Prompt
Among the entries below, only the lines starting at the one with "M 151,1652 L" and ending at the one with "M 552,1273 L 588,1383", both included, are to be printed exactly.

═════ Task inputs ═════

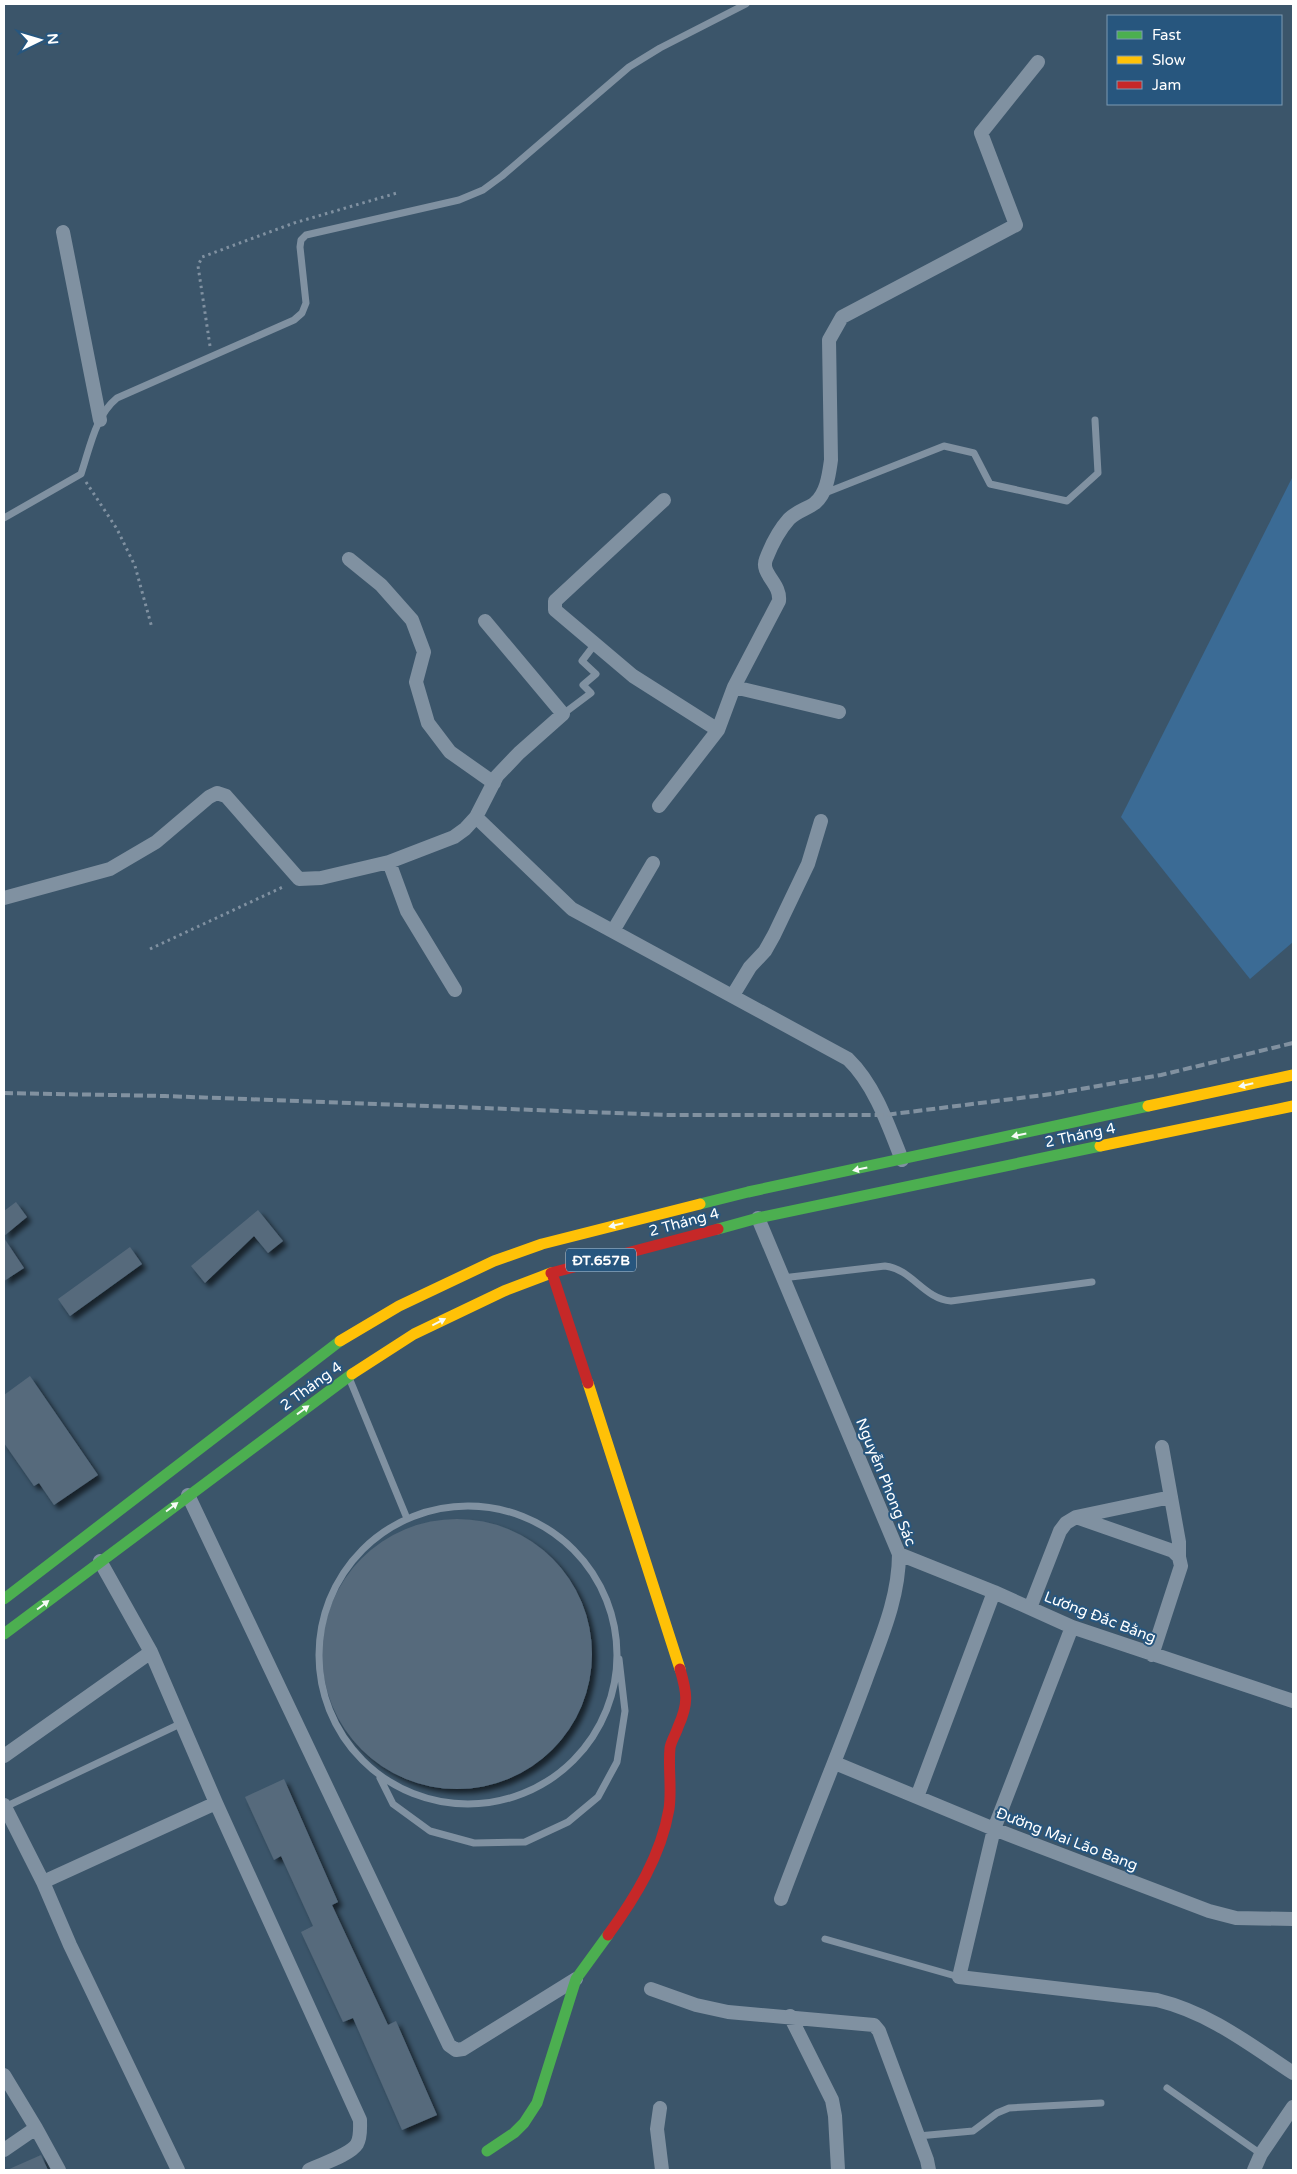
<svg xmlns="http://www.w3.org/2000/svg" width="1297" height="2174" font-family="'Varela Round',sans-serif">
	<defs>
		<filter id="shadow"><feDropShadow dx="4.5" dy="4.5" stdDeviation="2.5" flood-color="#0009"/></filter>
	</defs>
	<rect width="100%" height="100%" fill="#3b556a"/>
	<!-- green -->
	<path fill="#3b6b95" d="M 1293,476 L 1293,942 L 1250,979 L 1121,817 Z"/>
	<!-- building -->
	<path fill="#566a7c" filter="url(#shadow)" d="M 16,1202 L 27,1217 L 4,1236 L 4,1211 Z
		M 258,1210 L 283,1241 L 268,1253 L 254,1236 L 205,1283 L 191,1266 Z
		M 4,1238 L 24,1268 L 4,1281 Z
		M 130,1247 L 142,1264 L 70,1316 L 58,1299 Z
		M 30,1376 L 98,1475 L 54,1505 L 39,1483 L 34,1486 L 4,1443 L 4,1395 Z
		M322 1654a135 135 0 1 1 270 0a135 135 0 1 1-270 0Z
		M 284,1779 L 338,1902 L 332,1905 L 388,2025 L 396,2021 L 437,2115 L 402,2130 L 353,2018 L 343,2022 L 301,1932 L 313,1926 L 281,1856 L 274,1860 L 245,1797 Z
		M 41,2155 L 48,2170 L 7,2170 Z"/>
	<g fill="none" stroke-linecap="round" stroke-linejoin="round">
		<!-- path -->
		<path stroke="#8091a1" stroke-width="3" stroke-dasharray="2.5 4" stroke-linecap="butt" d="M 210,346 L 198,266 L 202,257 L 294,223 L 397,193
			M 86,482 L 117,529 L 135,566 L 152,628
			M 150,949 L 285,886"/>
		<!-- lane -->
		<path stroke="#8091a1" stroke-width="7" d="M 825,493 L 944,446 L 974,453 L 990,484 L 1067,501 L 1098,473 L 1095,420
			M 4,518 L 81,474 C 90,448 95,416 117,398 L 294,320 L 302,313 L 306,303 L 300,247 L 301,240 L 306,235 L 459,200 L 483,190 L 502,176 L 629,67 L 660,48 L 746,4
			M 563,714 L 591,693 L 583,685 L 596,674 L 582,661 L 595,644
			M 782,1278 L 885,1266 C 912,1269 924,1299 951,1301 L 1092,1282
			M 350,1380 L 406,1516
			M319 1655a149 149 0 1 1 298 0a149 149 0 1 1-298 0Z
			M 380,1778 L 393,1804 L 430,1831 L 474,1843 L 525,1842 L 568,1822 L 598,1797 L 617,1762 L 625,1711 L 619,1659
			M 5,1807 L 182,1723
			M 825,1939 L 959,1977
			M 1167,2088 L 1261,2154
			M 918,2136 L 973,2131 L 997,2113 L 1009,2108 L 1101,2103"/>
		<!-- street -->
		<path stroke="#8091a1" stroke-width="14" d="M 63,232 L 100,420
			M 664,500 L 555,601 L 555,610 L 633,676 L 718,730
			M 349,559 L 381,585 L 412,620 L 424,652 L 416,682 L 428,723 L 450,752 L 494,783
			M 485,621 L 563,714 L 519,753 L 497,776 L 476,817 L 572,909 L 848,1059 C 875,1085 889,1127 902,1160
			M 734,687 L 839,712
			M 659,806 L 718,730 L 734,687 L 779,601 C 781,583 760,574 766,559 C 771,546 780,529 789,519 C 797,511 807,509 815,503 C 827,493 829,474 831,460 L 829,340 L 842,317 L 1016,225 L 981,133 L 1038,62
			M 389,862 L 407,911 L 455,990
			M 4,898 L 110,869 L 156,842 L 209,797 L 217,793 L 226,796 L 299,879 L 321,878 L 389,862 L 454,837 L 465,829 L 476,817
			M 613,931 L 653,863
			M 733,995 L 750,967 L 765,951 L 774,935 L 808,864 L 821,821
			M 758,1218 L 899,1554 C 899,1599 880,1640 865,1682 C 838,1755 808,1826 781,1899
			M 1162,1447 L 1179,1542 L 1179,1557
			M 188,1495 L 449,2045 L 456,2050 L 463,2049 L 576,1979
			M 1076,1517 L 1173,1551 L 1179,1557 L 1181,1566 L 1152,1655
			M 899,1554 L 994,1592 L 1072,1627 L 1293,1701
			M 1030,1608 L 1060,1531 L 1066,1523 L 1076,1517 L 1171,1497
			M 1072,1627 L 994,1829 L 959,1977 L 1157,2000 C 1210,2013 1249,2044 1293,2073
			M 151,1652 L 216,1803 L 360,2120 C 360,2128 361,2137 357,2144 C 350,2155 321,2164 309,2170
			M 4,1756 L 151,1652 L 100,1561
			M 835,1763 L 994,1829 L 1209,1911 L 1236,1918 L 1293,1919
			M 917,1797 L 994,1592
			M 4,1805 L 43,1882 L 70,1945 L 178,2170
			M 43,1882 L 216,1803
			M 651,1989 L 696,2005 L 728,2012 L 874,2025 L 879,2031 L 927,2160 L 929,2170
			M 790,2016 L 832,2100 L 835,2116 L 838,2170
			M 4,2075 L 36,2128 L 59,2170
			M 660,2108 L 657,2129 L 662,2170
			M 4,2150 L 36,2128
			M 1254,2170 L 1261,2154 L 1293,2107"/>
		<!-- fast -->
		<path stroke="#4caf50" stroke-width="11" d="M 700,1204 L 748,1192 L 1148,1106
			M 718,1229 L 758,1218 L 1100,1146
			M 4,1599 L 340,1341
			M 4,1634 L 352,1374
			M 487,2151 L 514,2133 L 524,2123 L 537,2103 L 576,1979 L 608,1935"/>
		<!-- slow -->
		<path stroke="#ffc107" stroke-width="11" d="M 1148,1106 L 1293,1075
			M 1100,1146 L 1293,1106
			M 340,1341 L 399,1306 L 494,1261 L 542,1244 L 700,1204
			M 352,1374 L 414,1334 L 504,1291 L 551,1273
			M 588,1383 L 680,1669"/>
		<!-- jam -->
		<path stroke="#c62828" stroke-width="11" d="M 551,1273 L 718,1229
			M 552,1273 L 588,1383
			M 608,1935 C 635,1898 661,1856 669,1809 C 672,1789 668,1768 670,1748 C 671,1741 676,1734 678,1727 C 689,1703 687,1693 680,1669"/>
		<!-- rail -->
		<path stroke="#8191a0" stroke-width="4" stroke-dasharray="9 4" stroke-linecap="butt" d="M 4,1093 L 165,1096 L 667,1115 L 885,1115 L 1052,1094 L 1161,1075 L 1293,1043"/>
	</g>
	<!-- one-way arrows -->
	<defs><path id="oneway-solid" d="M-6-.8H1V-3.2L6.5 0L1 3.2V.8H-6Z" transform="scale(1.25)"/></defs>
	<g fill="#f6fbf6">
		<use href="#oneway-solid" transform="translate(1246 1085) rotate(167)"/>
		<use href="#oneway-solid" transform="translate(1019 1135) rotate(168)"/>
		<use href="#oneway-solid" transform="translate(860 1169) rotate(168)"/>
		<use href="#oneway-solid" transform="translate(616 1225) rotate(166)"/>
		<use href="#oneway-solid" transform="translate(439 1322) rotate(-27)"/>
		<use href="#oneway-solid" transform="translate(303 1410) rotate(-36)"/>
		<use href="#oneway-solid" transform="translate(172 1507) rotate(-37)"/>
		<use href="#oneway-solid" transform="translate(43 1605) rotate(-37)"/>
	</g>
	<g text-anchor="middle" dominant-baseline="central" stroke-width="4" stroke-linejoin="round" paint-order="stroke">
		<!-- shield labels -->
		<rect fill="#27567e" stroke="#beccd8" stroke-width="1" x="566" y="1248.5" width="70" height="23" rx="4"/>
		<g font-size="14" font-weight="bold" fill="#fff">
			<text x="601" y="1260">ĐT.657B</text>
		</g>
		<!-- street labels -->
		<g font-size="15" fill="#fff" stroke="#27567e">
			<text transform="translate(1080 1135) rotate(-12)">2 Tháng 4</text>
			<text transform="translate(684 1222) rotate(-15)">2 Tháng 4</text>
			<text transform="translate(311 1386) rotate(-36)">2 Tháng 4</text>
			<text transform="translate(886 1482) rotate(68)">Nguyễn Phong Sác</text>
			<text transform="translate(1100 1617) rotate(21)">Lương Đắc Bằng</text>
			<text transform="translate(1067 1839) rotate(21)">Đường Mai Lão Bang</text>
		</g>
	</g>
	<!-- border -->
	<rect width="1297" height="2174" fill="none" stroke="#ffffff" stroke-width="10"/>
	<!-- legend -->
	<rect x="1107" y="15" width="175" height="90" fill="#27567e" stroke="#7d9ab2"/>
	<rect x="1117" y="31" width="25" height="8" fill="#4caf50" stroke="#7d9ab2"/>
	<text x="1152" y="40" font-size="15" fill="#ffffff">Fast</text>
	<rect x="1117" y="56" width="25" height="8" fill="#ffc107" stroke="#7d9ab2"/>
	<text x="1152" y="65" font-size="15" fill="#ffffff">Slow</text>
	<rect x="1117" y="81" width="25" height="8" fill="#c62828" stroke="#7d9ab2"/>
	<text x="1152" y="90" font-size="15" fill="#ffffff">Jam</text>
	<!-- north arrow -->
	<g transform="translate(40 40) rotate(85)" stroke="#27567e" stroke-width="4" paint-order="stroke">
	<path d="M0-4L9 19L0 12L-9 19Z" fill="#ffffff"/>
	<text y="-8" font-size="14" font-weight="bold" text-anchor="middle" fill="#ffffff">N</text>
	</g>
</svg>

═════

Response to this exercise
			M 151,1652 L 216,1803 L 360,2120 C 360,2128 361,2137 357,2144 C 350,2155 321,2164 309,2170
			M 4,1756 L 151,1652 L 100,1561
			M 835,1763 L 994,1829 L 1209,1911 L 1236,1918 L 1293,1919
			M 917,1797 L 994,1592
			M 4,1805 L 43,1882 L 70,1945 L 178,2170
			M 43,1882 L 216,1803
			M 651,1989 L 696,2005 L 728,2012 L 874,2025 L 879,2031 L 927,2160 L 929,2170
			M 790,2016 L 832,2100 L 835,2116 L 838,2170
			M 4,2075 L 36,2128 L 59,2170
			M 660,2108 L 657,2129 L 662,2170
			M 4,2150 L 36,2128
			M 1254,2170 L 1261,2154 L 1293,2107"/>
		<!-- fast -->
		<path stroke="#4caf50" stroke-width="11" d="M 700,1204 L 748,1192 L 1148,1106
			M 718,1229 L 758,1218 L 1100,1146
			M 4,1599 L 340,1341
			M 4,1634 L 352,1374
			M 487,2151 L 514,2133 L 524,2123 L 537,2103 L 576,1979 L 608,1935"/>
		<!-- slow -->
		<path stroke="#ffc107" stroke-width="11" d="M 1148,1106 L 1293,1075
			M 1100,1146 L 1293,1106
			M 340,1341 L 399,1306 L 494,1261 L 542,1244 L 700,1204
			M 352,1374 L 414,1334 L 504,1291 L 551,1273
			M 588,1383 L 680,1669"/>
		<!-- jam -->
		<path stroke="#c62828" stroke-width="11" d="M 551,1273 L 718,1229
			M 552,1273 L 588,1383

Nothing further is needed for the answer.